-- START Excerpt --

Sometimes we’re the first ones into a fight. Sometimes we hang back and let the dust settle.

When it came to Cannabis Wheaton (CBW.V), Chuck Rifici’s new cannabis production streaming company, we decided to take the middle lane.

The fur has been flying over the last few weeks over how CBW came to be, and some of the bigger names in the Canadian junior markets commentary space have got very loud and confrontational about it.

At odds is the fact that some bankers who got in way early on the deal, far far earlier than you and I were allowed, and managed to get themselves shares for less than two cents, post forward split. A really short time later, that stock went public and was selling for more than a buck.

A mega-bagger is a nice thing, and apparently a thing that some involved in the deal felt like they couldn’t keep to themselves, which started, according to what I’m told off the record, a round of inter-corporate gamesmanship at the outfits running the book on CBW that resulted in the deal coming apart.

At the centre of the kerfuffle is VIII Capital, whose compliance guys shut down the subsequent $50 million cum $80 million financing that was due to go forward through them and Canaccord, because of the obvious conflicts of interest.

Here’s The President’s Club’s Fabrice Taylor, on BNN:

Here’s James West from Midas Letter:

I say unsurprising because members of lead underwriting investment banks such as Eight Capital and Canaccord Genuity Corp. have been identified as shareholders in the company from a previous financing round with a post-forward-split $0.018 cost basis. The now-cancelled $80 million financing was part equity priced at $1.15 per special warrant, and part debenture. No matter how you slice it, the conflict inherent in the underwriters selling $1.15 paper that they own for $0.018 is a huge conflict of interest, and it is a stunningly ill-conceived that will likely have repercussions for both firms going forward.

The $80 million deal was duly pulled, Canaccord and VIII Capital sat down, and a conflict-free Mackie came in with plans to raise $50 million in their place.

-- END Excerpt --
-- START Excerpted data --

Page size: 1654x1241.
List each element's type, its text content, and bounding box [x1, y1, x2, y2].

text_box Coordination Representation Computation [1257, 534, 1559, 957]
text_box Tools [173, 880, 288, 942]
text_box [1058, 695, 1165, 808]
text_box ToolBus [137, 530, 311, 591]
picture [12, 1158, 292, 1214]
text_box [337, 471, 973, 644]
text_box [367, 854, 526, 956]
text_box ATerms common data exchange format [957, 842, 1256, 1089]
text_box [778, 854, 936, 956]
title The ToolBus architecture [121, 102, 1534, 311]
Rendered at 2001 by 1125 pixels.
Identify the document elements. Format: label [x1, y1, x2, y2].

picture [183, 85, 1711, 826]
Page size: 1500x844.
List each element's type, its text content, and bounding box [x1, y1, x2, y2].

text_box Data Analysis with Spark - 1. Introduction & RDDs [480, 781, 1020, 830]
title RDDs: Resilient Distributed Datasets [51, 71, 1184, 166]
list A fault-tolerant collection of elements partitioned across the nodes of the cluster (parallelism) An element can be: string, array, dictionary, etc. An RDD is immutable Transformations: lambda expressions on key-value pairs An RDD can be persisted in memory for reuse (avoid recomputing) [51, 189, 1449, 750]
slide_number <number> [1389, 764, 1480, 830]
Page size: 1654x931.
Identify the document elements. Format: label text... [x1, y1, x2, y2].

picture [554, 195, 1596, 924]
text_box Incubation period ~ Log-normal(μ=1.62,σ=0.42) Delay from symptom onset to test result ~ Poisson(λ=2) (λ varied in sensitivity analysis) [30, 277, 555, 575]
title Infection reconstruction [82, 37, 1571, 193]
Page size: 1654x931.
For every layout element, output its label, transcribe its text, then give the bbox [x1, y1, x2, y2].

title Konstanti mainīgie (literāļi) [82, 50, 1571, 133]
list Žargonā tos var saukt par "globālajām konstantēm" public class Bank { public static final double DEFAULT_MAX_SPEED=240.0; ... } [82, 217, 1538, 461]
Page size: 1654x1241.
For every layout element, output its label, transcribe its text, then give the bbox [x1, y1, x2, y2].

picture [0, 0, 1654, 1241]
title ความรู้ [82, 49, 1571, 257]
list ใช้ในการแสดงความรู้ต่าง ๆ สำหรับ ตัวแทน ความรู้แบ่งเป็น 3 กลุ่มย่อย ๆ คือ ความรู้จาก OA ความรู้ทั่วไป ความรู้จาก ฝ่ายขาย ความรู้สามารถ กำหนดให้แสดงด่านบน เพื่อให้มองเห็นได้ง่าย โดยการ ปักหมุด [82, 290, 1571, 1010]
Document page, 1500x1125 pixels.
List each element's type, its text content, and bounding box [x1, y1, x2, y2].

-- END Excerpted data --

Goal A.
Rewrite the paragraph in the Cannabis Wheaton article that begins "At the centre of the kerfuffle" as one shorter sentence, keeping its main facts.
Goal B.
Reproduce everything in the Cannabis Wheaton article from "The fur has" down to "than a buck.".
Goal C.
According to the Cannabis Wheaton article, which firm came in with plans to raise $50 million after the $80 million deal was pulled?

Full response A.
VIII Capital's compliance staff stopped the $50 million to $80 million financing that was to go through VIII Capital and Canaccord, citing obvious conflicts of interest.

Full response B.
The fur has been flying over the last few weeks over how CBW came to be, and some of the bigger names in the Canadian junior markets commentary space have got very loud and confrontational about it.

At odds is the fact that some bankers who got in way early on the deal, far far earlier than you and I were allowed, and managed to get themselves shares for less than two cents, post forward split. A really short time later, that stock went public and was selling for more than a buck.

Full response C.
Mackie, described as conflict-free.